[1] "Nun aber höre, Job, auf meine Rede! All meinen Worten leih' dein Ohr!
[2] Ich öffne nunmehr meinen Mund; nach Kräften redet meine Zunge.
[3] Geradem Sinn entstammen meine Worte; was meine Lippen wissen, sprechen sie auch lauter aus.
[4] Erschaffen hat mich Gottes Geist, und mich belebt der Odem des Allmächtigen.
[5] Kannst du's, so widerlege mich! Ja, rüste dich zum Kampfe gegen mich!
[6] Fürwahr, ich bin nach deiner Art, mit Gott verglichen; aus gleichem Ton wie du bin ich geschnitten.
[7] Nein, Furcht vor mir, die braucht dich nicht zu schrecken, und meine Wucht soll dich nicht niederdrücken.
[8] Allein vor meinen Ohren sagtest du; den Wortlaut hörte ich genau:
[9] 'Rein bin ich, ohne Missetat, und lauter bin ich, ohne Fehl.
[10] Wahrhaftig, er erfindet gegen mich nur Vorwände, erachtet mich für seinen Feind,
[11] und meine Füße legt er in den Block und gibt auf alle meine Wege acht.'
[12] Sieh, darin hast du unrecht und darin widerspreche ich dir auch; denn Gott ist größer als der Mensch.
[13] Warum hast du mit ihm gehadert, weil er auf alle deine Worte keine Antwort gibt?
[14] Denn Gott spricht auf die eine und die andere Weise; man faßt es nur nicht auf.
[15] Im Traume und im Nachtgesichte, wenn Tiefschlaf auf die Menschen fällt im Schlummer auf der Lagerstätte,
[16] dann öffnet er der Menschen Ohr und gibt so ihnen Zeichen,
[17] um von der Tat den Menschen abzubringen und vor dem Übermut den Mann zu schützen,
[18] auf daß er seine Seele vor der Finsternis bewahre, sein Leben vor dem Gang zur Unterwelt.
[19] Hernach wird er gezüchtiget durch Schmerz auf seinem Lager; in seinen Gliedern wütet immerfort ein Krampf.
[20] Sein Lebenstrieb macht ihm das Brot zum Ekel und seine Seele seine Lieblingsspeise.
[21] Sein Fleisch vergeht; man kann es nimmer sehen.

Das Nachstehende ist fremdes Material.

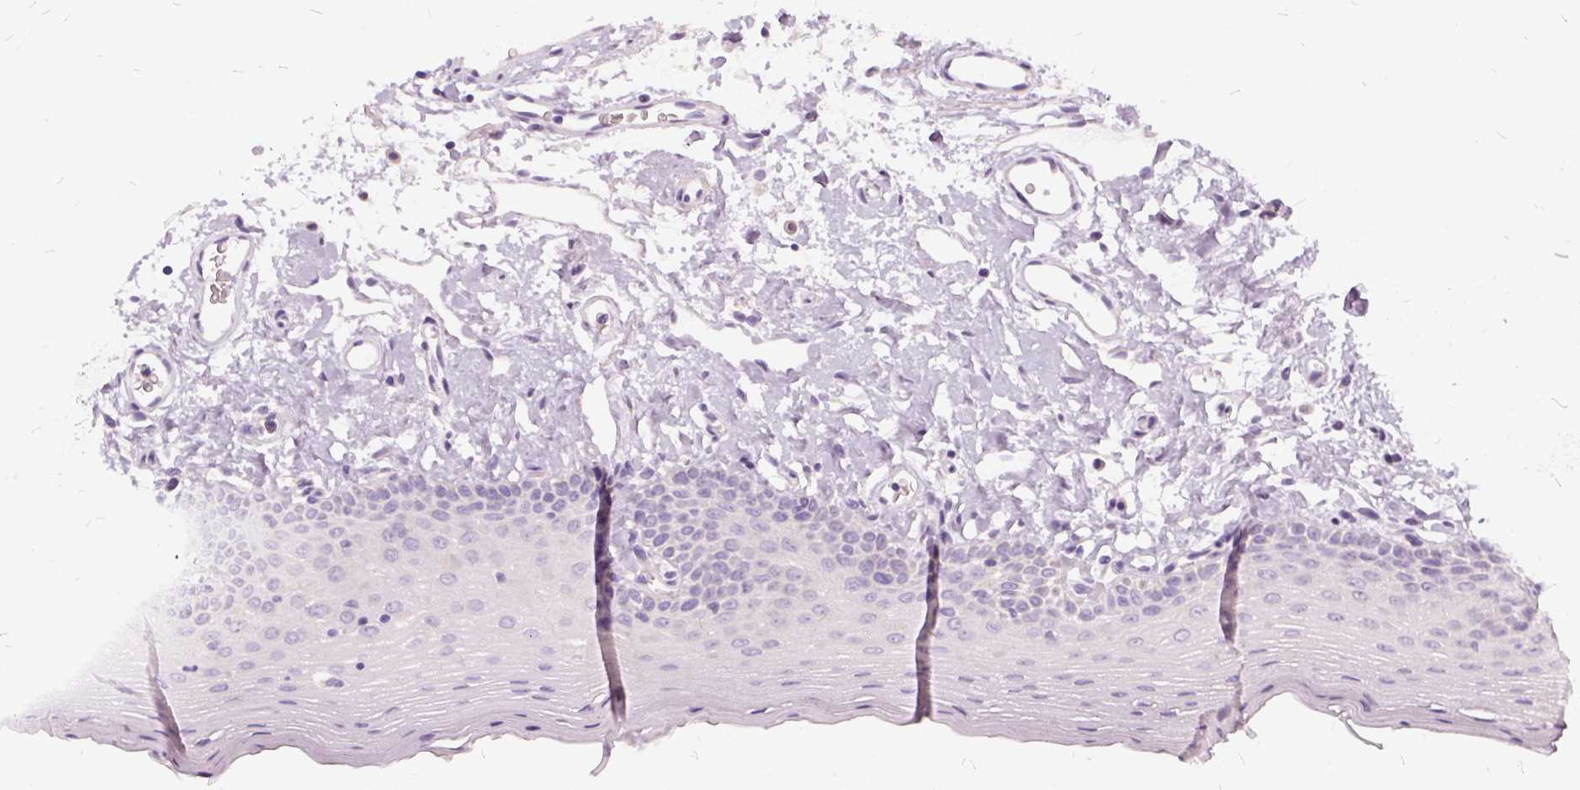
{"staining": {"intensity": "negative", "quantity": "none", "location": "none"}, "tissue": "oral mucosa", "cell_type": "Squamous epithelial cells", "image_type": "normal", "snomed": [{"axis": "morphology", "description": "Normal tissue, NOS"}, {"axis": "topography", "description": "Oral tissue"}], "caption": "IHC image of benign human oral mucosa stained for a protein (brown), which exhibits no positivity in squamous epithelial cells.", "gene": "FDX1", "patient": {"sex": "male", "age": 66}}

Sein dürr Gebein wird unscheinbar,
[22] so daß dem Grab sich seine Seele nähert, den Würgern schon sein Leben.
[23] Wenn dann ein Fürsprechbote zu ihm tritt, so einer aus dem Freundeskreise, um einem das, was recht, zu melden,
[24] und, seiner sich erbarmend, spricht: 'Erlöse ihn! Laß ihn doch nicht zur Grube fahren! Ich habe Dank empfangen',
[25] dann strotzt sein Leib von Jugendfrische wieder und wird wie einst in seiner Jugendzeit.
[26] Er fleht zu Gott, und der erweist ihm Gnade und läßt sein Angesicht ihn unter Jauchzen schauen und gibt zurück dem Armen sein Verdienst.
[27] Er singt den Leuten vor und spricht: 'Ich hatte schwer gesündigt, das Recht verkehrt; doch ward's mir nicht vergolten.
[28] Erlöst hat er jetzt meine Seele, auf daß sie nicht zur Grube fahre. Mein Leben freut sich noch am Tageslicht.'
[29] Sieh, Gott tut dieses alles zwei-, dreimal mit einem Manne,
[30] um seine Seele so der Grube zu entreißen, daß er des Lichtes der Lebendigen sich freue.
[31] Merk auf, Job! Hör mir zu! So schweige! Laß mich reden!
[32] Hast du dann Gründe noch, so widerlege mich! Dann sprich! Ich gebe gern dir recht.
[33] Wo nicht, so hör mir zu und schweige, damit ich dich jetzt Weisheit lehre!"